The major changes between 5.4 and 6.1 are on this page under bug fixes or improvements. See the full list of changes, which includes bugs that were introduced and then fixed during the upgrade from 5.4 to 6.1.

  1. Scaffolding: The CGW scaffold module has a major bug fix. This fix changes the number of scaffolds generated on some data. Users may be disappointed to see MORE scaffolds in a 6.1 assembly of the same data, compared to a 5.4 assembly. The bug was present in CA 5.4 and possibly all earlier versions. The bug was in code that tested scaffold merges before implementing them. The buggy code returned true unconditionally. This encouraged CA to merge scaffolds even if the merger would leave more unsatisfied mate constraints. Other checks in the code (e.g. sequence alignments) seem to have prevented reckless chimerism. After the fix, the code at first rejected many scaffold merges that could be confirmed by comparison to reference. Therefore, we re-tuned the fixed code so it would approve more merges. Tuning involved redefinition of which mate constraints should be counted toward and against a given merge. In tests, the new (fixed and tuned) code did break scaffolds where the old code merged. Some breaks did fix chimera but others seemed unnecessary. Although the new (fixed and tuned) code may generate more scaffolds, it does improve assemblies by these quality metrics: more satisfied mate constraints and fewer unsatisfied mate constraints.
  2. Selection of Unitigger: runCA automatically selects a unitig module (UTG or BOG) based on the input fragment types. Previously, in some cases, it was not possible to override this selection. Now users can control the unitig module selection.
  3. Counting of Good Mates: In the QC report, reads placed in a surrogate unitig are now correctly counted as "Good Mate" if the mate pair is satisfied. Previously, these reads were always counted as "Reads with Surrogate Mate".

Known Problems

These may be fixed in future releases.

  1. In sffToCA, paired-end read lengths are calculated incorrectly in rare cases when '-trim hard' is used. Until the issue is resolved, users should always use '-trim chop' on 454 paired-end libraries.
  2. There is no explicit support for the high-coverage induced by XLR runs on small genomes. Coverage such as 80X induces combinations of sequencing errors that confound Celera Assembler. At best this leads to higher reported rates of allelic variation. At worst this leads to a fractured assembly. Sampling from high-coverage reads can yield a better assembly.
  3. There is little support for assembly of data sets with a small ratio of mate pairs to unpaired fragments.
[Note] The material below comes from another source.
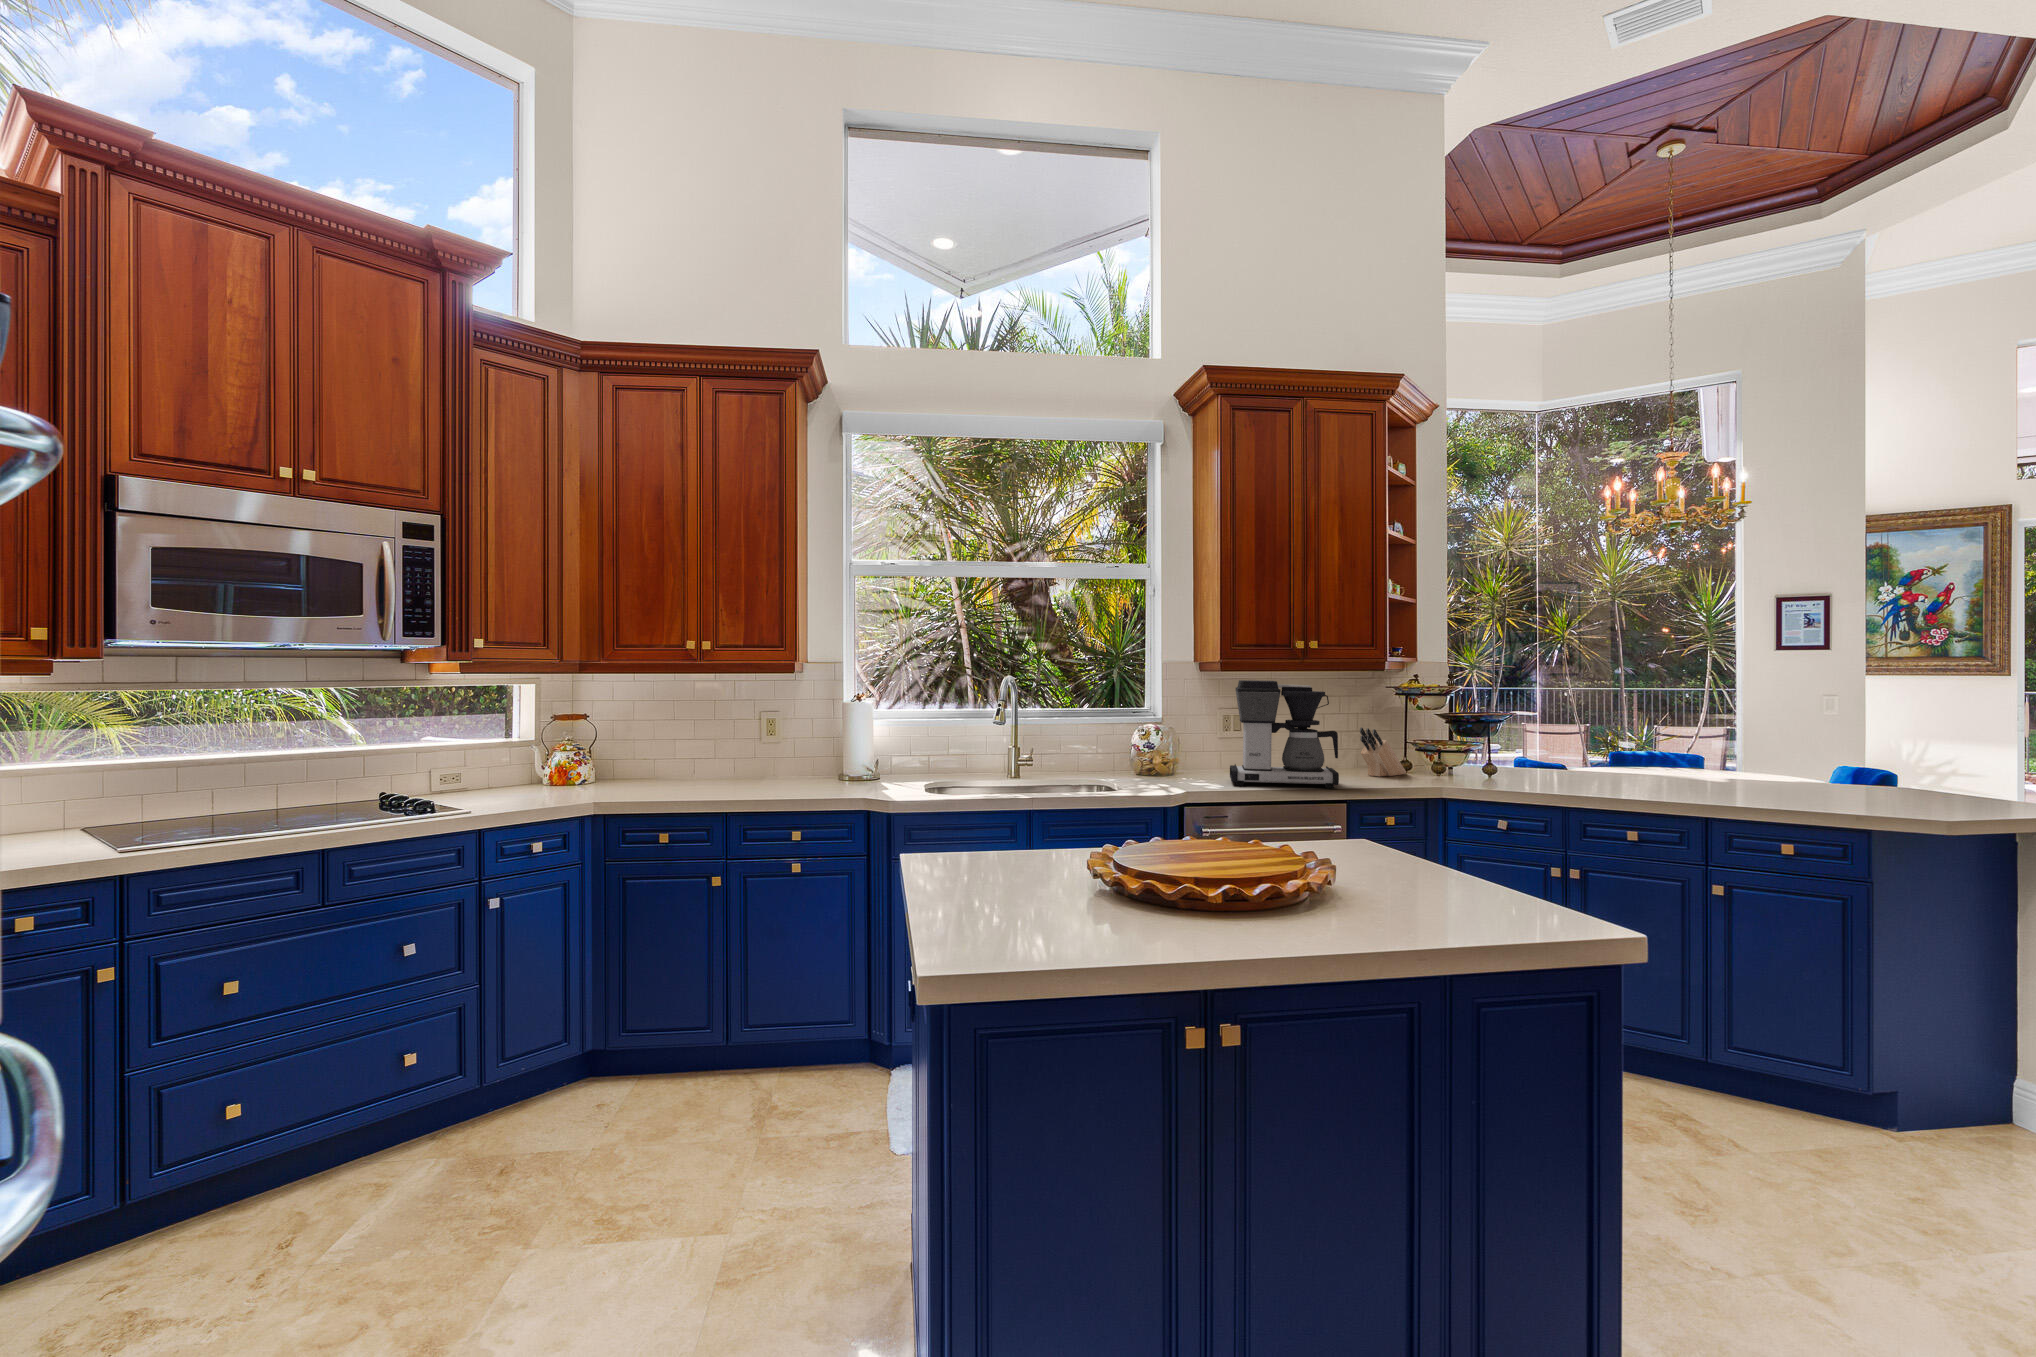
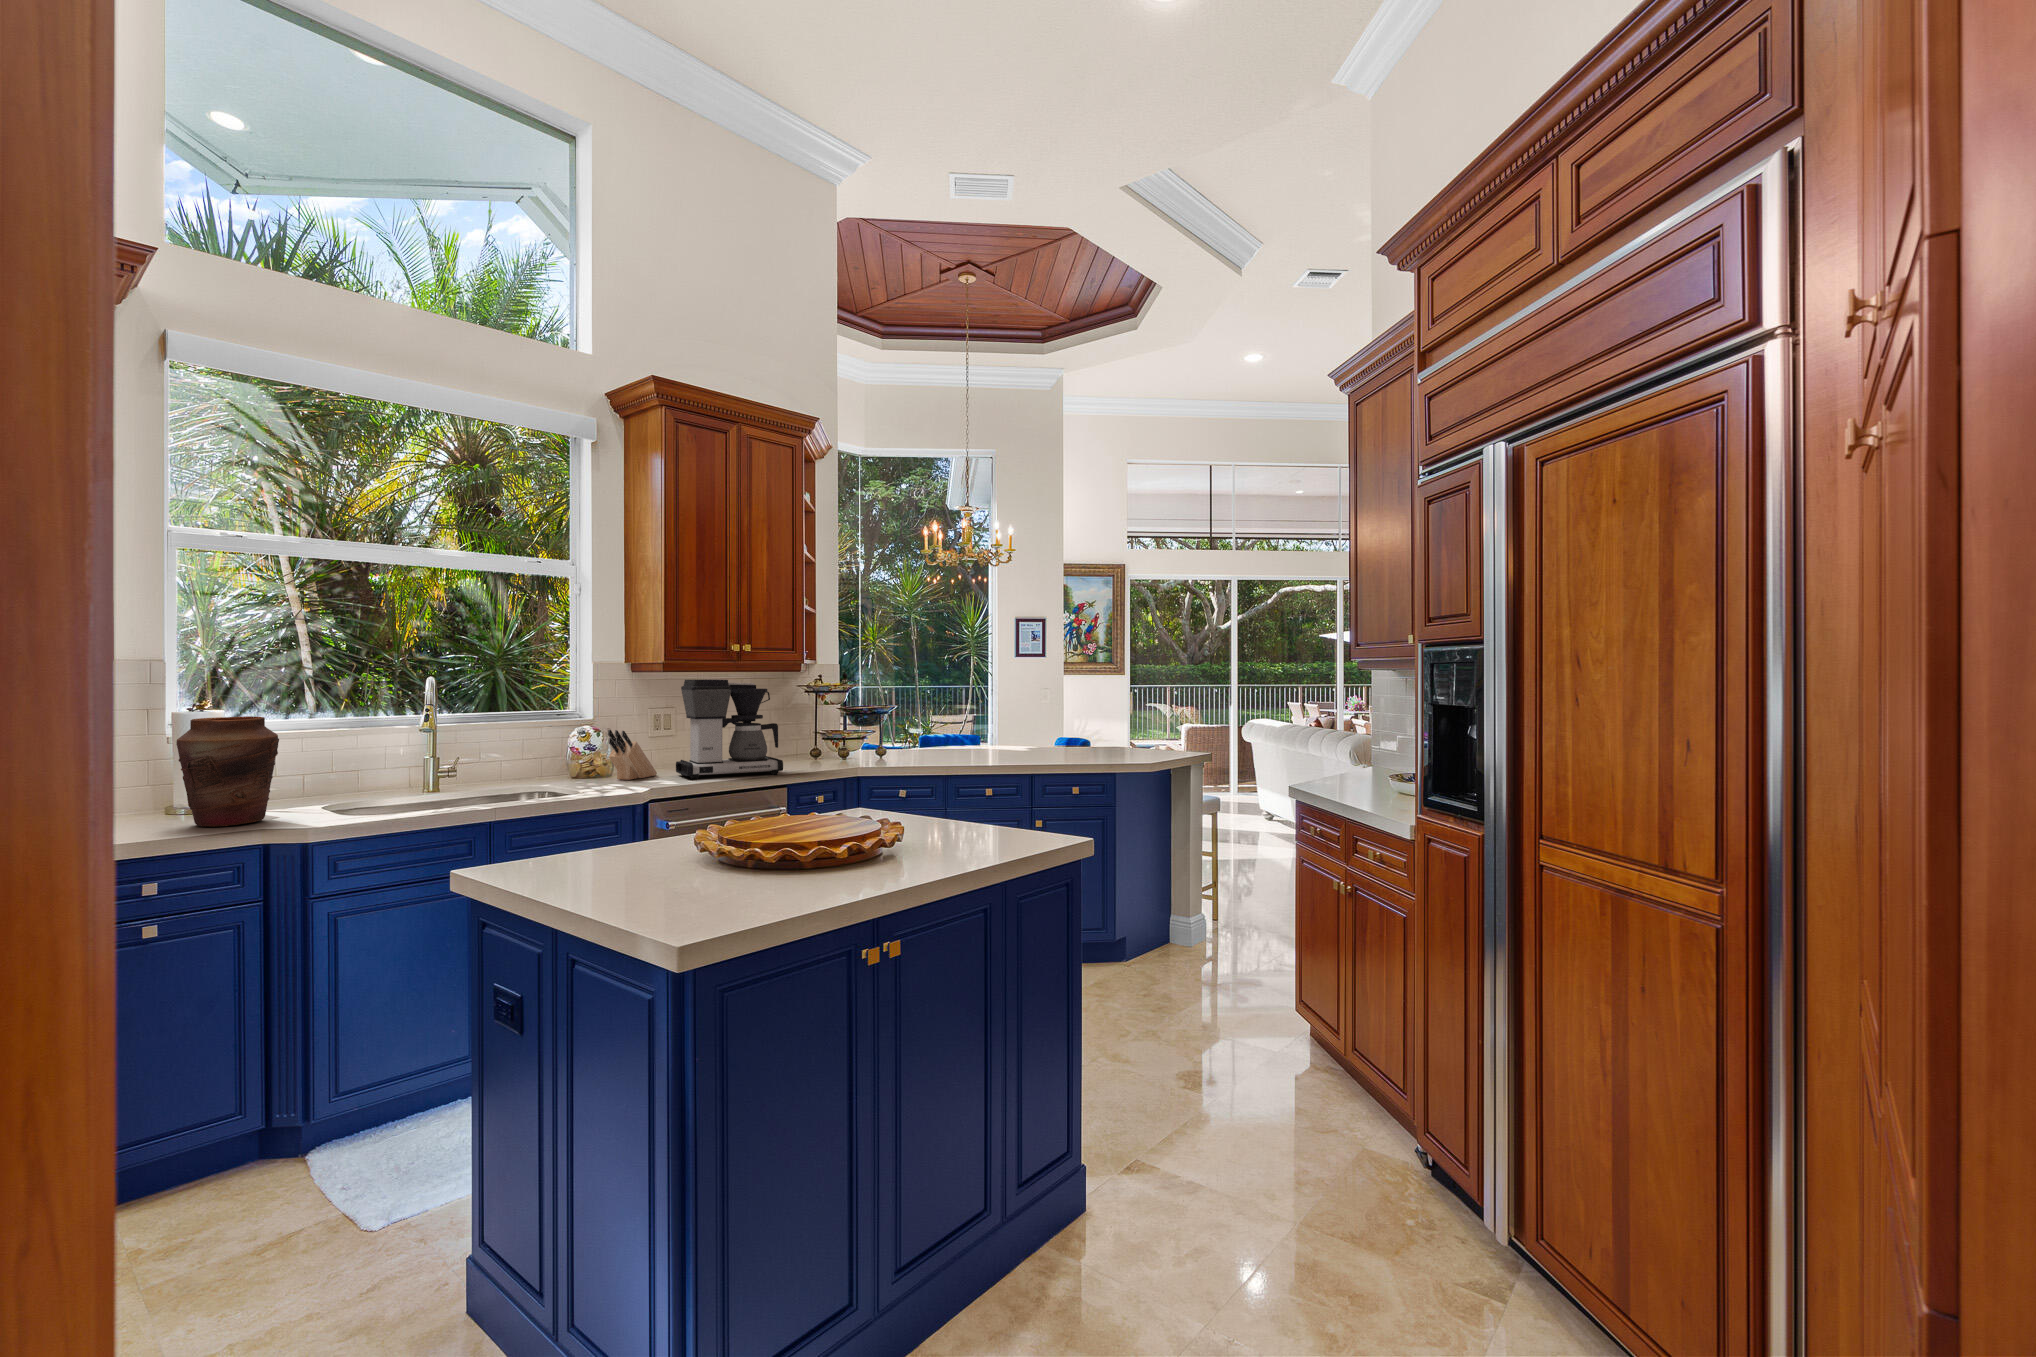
vase: none [821,707,883,792] -> present [176,716,279,827]
knife block: present [1360,728,1406,777] -> present [608,730,657,780]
This ratio happens when XLR is applied to many fragment libraries but few paired-end libraries. This ratio impedes the assembly of unitigs into contigs and scaffolds. It leads to fewer bases in scaffolds and more bases in degenerate contigs.
  4. There is no support for bar-coded 454 data. Users with bar-coded data may use some other utility to remove the bar code sequence and partition reads by bar code into separate SFF files.
  5. There is no support for data from ABI SOLiD.
  6. There is no support for cDNA, exon-enriched DNA, or DNA amplified with bias of any sort.

Legal

Copyright 1999-2004 by Applera Corporation. Copyright 2005-2009 by the J. Craig Venter Institute. The Celera Assembler software, also known as the wgs-assembler and CABOG, is open-source and available free of charge subject to the GNU General Public License, version 2.